**Assigned task**
For this exercise, reproduce the entries below exactly, but only from the line containing "2) (at 152.4 68.58 0)" through the line containing "90) (unit 1)", both included.

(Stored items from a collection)

################

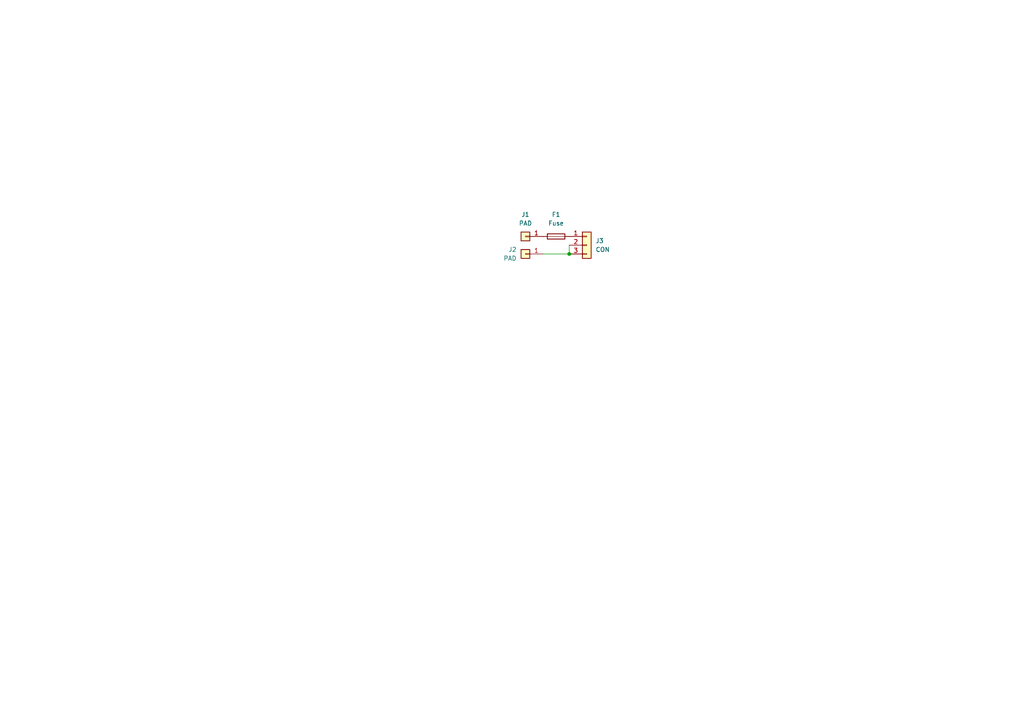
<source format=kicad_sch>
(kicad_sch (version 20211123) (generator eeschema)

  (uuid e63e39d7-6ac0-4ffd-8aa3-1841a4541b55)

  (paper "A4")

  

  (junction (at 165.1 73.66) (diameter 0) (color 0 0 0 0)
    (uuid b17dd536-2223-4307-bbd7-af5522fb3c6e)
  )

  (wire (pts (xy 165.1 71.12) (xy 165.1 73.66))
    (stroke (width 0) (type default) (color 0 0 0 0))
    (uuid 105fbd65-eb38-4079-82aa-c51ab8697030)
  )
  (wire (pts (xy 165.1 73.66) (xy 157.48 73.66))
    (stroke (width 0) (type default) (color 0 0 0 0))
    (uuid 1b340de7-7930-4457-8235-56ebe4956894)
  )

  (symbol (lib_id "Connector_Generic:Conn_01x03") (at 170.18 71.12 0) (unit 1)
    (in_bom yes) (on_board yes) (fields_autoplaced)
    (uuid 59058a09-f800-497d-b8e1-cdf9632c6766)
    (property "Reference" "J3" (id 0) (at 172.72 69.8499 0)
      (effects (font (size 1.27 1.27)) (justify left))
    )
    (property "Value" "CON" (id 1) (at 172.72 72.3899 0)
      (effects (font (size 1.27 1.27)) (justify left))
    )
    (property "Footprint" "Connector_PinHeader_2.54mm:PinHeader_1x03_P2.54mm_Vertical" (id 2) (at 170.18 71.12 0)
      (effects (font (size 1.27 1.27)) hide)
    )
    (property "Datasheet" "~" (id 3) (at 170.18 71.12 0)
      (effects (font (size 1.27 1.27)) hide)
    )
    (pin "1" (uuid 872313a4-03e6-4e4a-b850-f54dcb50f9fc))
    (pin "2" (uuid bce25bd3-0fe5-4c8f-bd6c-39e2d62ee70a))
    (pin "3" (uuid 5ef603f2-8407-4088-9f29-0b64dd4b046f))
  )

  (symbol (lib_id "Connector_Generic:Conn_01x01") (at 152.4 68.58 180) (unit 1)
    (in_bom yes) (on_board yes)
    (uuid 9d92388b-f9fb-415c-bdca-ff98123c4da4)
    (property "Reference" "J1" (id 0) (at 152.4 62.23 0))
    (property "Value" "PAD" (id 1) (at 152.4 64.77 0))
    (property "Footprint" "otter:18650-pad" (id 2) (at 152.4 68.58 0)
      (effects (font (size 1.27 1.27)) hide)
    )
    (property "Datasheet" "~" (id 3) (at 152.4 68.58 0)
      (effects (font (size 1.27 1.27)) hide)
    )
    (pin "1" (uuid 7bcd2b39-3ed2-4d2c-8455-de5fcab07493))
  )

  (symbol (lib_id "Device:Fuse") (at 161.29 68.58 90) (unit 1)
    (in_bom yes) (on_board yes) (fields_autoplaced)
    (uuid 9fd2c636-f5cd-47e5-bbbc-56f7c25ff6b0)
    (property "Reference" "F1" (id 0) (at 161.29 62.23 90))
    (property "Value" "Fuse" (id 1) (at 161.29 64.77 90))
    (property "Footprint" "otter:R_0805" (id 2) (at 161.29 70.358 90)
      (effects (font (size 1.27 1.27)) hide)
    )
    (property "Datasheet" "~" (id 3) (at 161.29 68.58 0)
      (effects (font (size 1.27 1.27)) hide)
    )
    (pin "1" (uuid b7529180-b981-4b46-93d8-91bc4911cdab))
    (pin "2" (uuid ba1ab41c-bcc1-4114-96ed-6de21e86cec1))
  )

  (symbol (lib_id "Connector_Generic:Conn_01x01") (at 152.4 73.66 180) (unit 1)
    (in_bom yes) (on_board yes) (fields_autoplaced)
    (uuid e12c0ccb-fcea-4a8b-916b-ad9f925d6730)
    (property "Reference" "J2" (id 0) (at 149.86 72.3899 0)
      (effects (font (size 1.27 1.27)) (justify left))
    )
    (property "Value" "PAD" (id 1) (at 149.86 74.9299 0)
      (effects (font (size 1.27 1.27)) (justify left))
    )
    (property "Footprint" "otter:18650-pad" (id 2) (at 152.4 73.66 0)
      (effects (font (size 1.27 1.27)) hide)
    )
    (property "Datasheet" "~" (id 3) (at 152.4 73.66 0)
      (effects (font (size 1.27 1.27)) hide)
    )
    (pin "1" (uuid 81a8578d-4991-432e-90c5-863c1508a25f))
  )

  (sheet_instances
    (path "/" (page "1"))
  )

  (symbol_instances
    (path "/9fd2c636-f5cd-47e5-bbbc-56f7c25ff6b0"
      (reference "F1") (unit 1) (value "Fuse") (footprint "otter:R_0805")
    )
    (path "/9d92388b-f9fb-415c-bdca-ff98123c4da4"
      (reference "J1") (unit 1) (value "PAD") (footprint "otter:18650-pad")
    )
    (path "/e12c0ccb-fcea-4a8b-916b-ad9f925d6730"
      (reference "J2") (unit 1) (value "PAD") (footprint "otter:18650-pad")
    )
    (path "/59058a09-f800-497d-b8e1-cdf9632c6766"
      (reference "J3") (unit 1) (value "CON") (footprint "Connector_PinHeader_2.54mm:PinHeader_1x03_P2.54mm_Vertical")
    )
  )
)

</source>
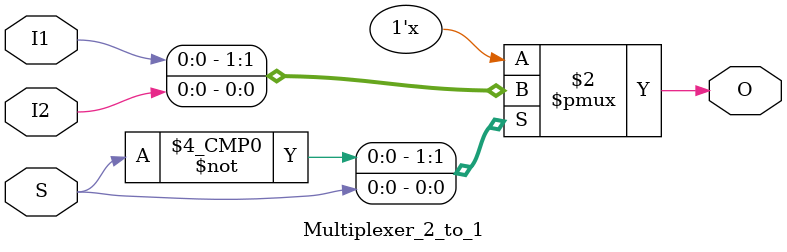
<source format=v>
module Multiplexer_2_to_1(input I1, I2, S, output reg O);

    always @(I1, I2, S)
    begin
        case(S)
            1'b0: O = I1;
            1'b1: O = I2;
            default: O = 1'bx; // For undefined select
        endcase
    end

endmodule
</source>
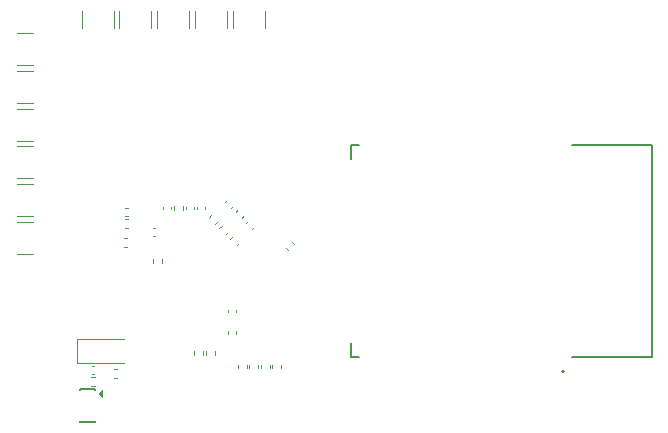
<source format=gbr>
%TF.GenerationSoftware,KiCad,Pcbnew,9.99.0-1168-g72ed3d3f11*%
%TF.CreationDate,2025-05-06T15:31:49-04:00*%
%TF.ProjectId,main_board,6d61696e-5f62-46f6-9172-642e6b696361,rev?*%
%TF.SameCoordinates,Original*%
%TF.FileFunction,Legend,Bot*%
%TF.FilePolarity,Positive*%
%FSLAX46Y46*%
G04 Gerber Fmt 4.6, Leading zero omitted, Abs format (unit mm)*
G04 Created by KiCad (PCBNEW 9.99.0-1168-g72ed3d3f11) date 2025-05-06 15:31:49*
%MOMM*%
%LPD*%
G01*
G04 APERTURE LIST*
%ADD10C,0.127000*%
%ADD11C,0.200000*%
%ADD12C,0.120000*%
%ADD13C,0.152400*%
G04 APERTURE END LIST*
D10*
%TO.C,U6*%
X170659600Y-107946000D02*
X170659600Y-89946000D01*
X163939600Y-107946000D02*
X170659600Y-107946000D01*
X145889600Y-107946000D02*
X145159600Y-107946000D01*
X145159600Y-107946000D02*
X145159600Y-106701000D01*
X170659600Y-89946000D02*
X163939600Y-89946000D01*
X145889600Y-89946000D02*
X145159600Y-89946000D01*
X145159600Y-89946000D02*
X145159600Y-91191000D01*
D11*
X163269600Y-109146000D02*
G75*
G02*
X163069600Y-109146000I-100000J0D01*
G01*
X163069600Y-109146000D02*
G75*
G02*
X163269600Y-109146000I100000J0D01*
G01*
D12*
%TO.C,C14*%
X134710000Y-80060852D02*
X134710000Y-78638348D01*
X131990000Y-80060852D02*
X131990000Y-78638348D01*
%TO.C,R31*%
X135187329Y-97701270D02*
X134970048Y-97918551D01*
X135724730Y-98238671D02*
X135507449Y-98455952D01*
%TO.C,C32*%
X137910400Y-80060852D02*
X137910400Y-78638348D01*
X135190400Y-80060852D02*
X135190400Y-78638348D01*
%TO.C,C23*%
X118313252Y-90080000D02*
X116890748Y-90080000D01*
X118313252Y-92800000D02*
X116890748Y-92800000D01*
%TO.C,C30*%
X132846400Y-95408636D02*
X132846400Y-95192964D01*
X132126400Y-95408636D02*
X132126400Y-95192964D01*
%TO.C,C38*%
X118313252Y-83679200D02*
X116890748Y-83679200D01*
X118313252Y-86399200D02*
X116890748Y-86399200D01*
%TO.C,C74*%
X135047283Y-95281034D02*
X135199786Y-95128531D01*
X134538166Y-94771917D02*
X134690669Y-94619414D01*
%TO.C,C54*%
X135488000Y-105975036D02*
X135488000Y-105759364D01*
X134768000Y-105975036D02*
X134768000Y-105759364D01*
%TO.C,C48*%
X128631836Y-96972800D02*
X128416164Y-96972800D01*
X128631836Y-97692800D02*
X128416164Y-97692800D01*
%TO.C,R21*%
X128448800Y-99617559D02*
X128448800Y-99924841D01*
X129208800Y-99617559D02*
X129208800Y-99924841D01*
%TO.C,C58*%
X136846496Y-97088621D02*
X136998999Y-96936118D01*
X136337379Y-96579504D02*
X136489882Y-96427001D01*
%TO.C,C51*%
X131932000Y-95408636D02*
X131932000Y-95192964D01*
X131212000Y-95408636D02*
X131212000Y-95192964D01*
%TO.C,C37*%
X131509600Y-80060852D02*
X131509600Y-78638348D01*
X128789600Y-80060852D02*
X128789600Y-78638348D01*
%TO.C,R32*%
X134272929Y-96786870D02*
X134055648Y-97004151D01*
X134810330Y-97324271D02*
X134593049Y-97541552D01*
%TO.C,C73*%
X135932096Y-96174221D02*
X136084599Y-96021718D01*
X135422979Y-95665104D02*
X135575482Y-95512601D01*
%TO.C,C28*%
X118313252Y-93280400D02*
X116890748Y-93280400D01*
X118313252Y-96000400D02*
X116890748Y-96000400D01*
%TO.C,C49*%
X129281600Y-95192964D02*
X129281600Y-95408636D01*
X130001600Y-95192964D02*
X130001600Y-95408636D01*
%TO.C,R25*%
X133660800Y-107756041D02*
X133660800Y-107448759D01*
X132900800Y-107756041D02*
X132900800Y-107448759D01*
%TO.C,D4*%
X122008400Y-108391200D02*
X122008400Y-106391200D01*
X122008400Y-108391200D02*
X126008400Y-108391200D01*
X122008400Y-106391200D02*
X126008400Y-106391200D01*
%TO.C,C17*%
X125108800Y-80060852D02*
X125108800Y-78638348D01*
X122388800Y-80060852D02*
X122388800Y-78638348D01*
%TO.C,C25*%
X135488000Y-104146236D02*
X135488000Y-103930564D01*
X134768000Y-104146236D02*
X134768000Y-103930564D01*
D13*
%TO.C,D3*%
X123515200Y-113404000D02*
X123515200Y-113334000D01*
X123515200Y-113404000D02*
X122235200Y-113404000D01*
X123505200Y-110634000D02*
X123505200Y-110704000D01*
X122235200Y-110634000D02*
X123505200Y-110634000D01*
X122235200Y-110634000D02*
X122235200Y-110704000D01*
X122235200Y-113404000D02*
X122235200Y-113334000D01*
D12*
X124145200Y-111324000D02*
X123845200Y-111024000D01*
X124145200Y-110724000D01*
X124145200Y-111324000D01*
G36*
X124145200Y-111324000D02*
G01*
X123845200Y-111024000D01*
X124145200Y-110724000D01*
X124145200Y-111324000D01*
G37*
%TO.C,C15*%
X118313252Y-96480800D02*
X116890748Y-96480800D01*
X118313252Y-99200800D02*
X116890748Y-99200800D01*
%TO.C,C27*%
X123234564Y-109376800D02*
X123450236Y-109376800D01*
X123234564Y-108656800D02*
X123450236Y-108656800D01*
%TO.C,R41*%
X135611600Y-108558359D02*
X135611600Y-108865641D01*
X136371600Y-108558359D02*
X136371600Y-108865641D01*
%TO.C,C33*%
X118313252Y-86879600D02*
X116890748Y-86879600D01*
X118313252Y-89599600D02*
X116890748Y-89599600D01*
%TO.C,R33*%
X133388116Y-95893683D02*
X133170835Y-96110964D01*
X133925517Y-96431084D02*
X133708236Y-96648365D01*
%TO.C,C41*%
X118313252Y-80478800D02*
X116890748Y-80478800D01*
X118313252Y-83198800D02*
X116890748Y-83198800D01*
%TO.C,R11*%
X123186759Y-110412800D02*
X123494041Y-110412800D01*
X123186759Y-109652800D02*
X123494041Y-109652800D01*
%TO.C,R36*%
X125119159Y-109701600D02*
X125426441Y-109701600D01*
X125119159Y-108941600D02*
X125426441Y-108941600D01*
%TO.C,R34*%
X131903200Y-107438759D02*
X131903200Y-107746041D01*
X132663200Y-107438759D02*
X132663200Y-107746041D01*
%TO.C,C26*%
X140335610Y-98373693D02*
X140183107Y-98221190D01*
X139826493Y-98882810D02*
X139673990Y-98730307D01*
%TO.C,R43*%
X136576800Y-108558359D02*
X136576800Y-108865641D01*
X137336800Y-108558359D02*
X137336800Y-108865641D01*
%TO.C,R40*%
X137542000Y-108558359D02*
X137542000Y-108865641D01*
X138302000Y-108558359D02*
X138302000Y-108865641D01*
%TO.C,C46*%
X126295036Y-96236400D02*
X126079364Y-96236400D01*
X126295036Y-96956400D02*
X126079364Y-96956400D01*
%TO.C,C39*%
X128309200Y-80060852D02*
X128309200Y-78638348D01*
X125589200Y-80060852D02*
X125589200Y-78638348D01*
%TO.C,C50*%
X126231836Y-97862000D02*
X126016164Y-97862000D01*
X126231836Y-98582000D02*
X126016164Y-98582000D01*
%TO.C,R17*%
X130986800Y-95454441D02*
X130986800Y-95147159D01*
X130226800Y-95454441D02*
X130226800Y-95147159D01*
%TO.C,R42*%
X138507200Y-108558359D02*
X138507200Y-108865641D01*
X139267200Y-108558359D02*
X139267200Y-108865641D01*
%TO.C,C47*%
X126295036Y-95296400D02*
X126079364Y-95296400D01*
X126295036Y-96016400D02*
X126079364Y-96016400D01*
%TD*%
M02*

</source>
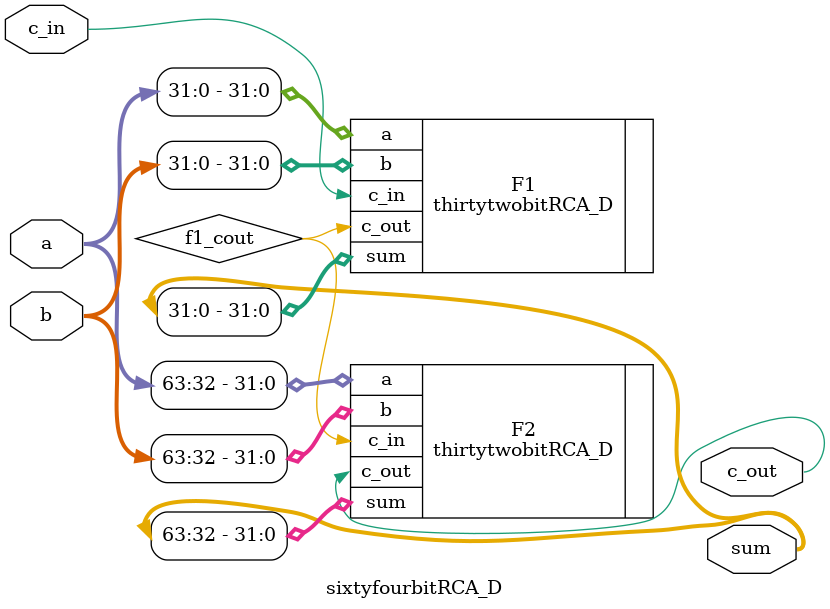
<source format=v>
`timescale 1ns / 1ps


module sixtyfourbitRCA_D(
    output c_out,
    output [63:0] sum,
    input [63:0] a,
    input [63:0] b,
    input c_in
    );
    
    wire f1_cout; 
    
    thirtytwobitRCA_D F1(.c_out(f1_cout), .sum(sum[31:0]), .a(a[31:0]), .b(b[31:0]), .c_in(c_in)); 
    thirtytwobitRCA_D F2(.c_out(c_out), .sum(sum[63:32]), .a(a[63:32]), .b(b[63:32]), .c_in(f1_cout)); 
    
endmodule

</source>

################

**Solution to this problem**
    (property "Footprint" "otter:18650-pad" (id 2) (at 152.4 68.58 0)
      (effects (font (size 1.27 1.27)) hide)
    )
    (property "Datasheet" "~" (id 3) (at 152.4 68.58 0)
      (effects (font (size 1.27 1.27)) hide)
    )
    (pin "1" (uuid 7bcd2b39-3ed2-4d2c-8455-de5fcab07493))
  )

  (symbol (lib_id "Device:Fuse") (at 161.29 68.58 90) (unit 1)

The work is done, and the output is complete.